_Task requirements_.
Among the records that follow, find the line with "micrograph demonstrates benign" and the line with "cancer stained with". Set down those lines and all lines between them exactly, without adding anything.
::: Data shown :::
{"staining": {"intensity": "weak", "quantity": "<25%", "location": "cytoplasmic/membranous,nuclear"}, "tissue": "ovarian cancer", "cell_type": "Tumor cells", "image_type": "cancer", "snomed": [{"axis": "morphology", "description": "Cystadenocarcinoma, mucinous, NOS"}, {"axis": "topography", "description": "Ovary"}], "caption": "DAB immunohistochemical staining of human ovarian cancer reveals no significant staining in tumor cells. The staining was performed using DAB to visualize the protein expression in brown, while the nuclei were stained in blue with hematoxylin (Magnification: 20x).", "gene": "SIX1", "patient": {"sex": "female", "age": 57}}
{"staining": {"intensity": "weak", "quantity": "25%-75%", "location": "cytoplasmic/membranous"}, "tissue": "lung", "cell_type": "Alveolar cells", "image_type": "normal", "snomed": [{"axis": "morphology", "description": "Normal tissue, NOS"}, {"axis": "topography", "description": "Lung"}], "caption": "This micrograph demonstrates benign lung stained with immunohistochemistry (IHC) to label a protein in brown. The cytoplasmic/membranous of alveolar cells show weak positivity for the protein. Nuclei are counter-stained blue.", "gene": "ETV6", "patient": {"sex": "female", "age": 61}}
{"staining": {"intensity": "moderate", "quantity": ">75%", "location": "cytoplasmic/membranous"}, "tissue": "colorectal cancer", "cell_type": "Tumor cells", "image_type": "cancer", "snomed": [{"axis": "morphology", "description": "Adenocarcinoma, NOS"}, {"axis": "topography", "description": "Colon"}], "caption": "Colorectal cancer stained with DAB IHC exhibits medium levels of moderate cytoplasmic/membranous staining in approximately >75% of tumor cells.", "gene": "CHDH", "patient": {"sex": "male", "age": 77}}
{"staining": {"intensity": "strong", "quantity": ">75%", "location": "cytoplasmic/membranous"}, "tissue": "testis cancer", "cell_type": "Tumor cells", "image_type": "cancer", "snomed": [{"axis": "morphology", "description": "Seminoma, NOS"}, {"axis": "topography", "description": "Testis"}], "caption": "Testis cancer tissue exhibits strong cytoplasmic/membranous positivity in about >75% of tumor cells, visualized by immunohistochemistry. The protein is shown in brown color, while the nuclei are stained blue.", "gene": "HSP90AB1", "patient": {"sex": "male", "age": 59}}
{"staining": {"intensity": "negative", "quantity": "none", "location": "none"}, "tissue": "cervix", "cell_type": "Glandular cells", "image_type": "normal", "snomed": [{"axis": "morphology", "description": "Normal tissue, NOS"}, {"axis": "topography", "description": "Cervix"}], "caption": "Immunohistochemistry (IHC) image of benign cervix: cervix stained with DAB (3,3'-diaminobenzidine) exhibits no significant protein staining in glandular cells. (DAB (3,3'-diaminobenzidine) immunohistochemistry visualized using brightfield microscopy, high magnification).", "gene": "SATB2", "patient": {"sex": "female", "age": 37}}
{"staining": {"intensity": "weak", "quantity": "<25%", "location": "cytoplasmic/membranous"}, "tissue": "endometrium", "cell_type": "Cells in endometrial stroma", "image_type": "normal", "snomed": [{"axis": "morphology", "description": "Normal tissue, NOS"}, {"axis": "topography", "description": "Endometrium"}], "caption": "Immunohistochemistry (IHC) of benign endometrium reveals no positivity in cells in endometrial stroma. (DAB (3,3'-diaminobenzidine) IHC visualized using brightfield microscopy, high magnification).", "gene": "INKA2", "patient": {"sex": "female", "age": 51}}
:::
_Reply to the task_.
{"staining": {"intensity": "weak", "quantity": "25%-75%", "location": "cytoplasmic/membranous"}, "tissue": "lung", "cell_type": "Alveolar cells", "image_type": "normal", "snomed": [{"axis": "morphology", "description": "Normal tissue, NOS"}, {"axis": "topography", "description": "Lung"}], "caption": "This micrograph demonstrates benign lung stained with immunohistochemistry (IHC) to label a protein in brown. The cytoplasmic/membranous of alveolar cells show weak positivity for the protein. Nuclei are counter-stained blue.", "gene": "ETV6", "patient": {"sex": "female", "age": 61}}
{"staining": {"intensity": "moderate", "quantity": ">75%", "location": "cytoplasmic/membranous"}, "tissue": "colorectal cancer", "cell_type": "Tumor cells", "image_type": "cancer", "snomed": [{"axis": "morphology", "description": "Adenocarcinoma, NOS"}, {"axis": "topography", "description": "Colon"}], "caption": "Colorectal cancer stained with DAB IHC exhibits medium levels of moderate cytoplasmic/membranous staining in approximately >75% of tumor cells.", "gene": "CHDH", "patient": {"sex": "male", "age": 77}}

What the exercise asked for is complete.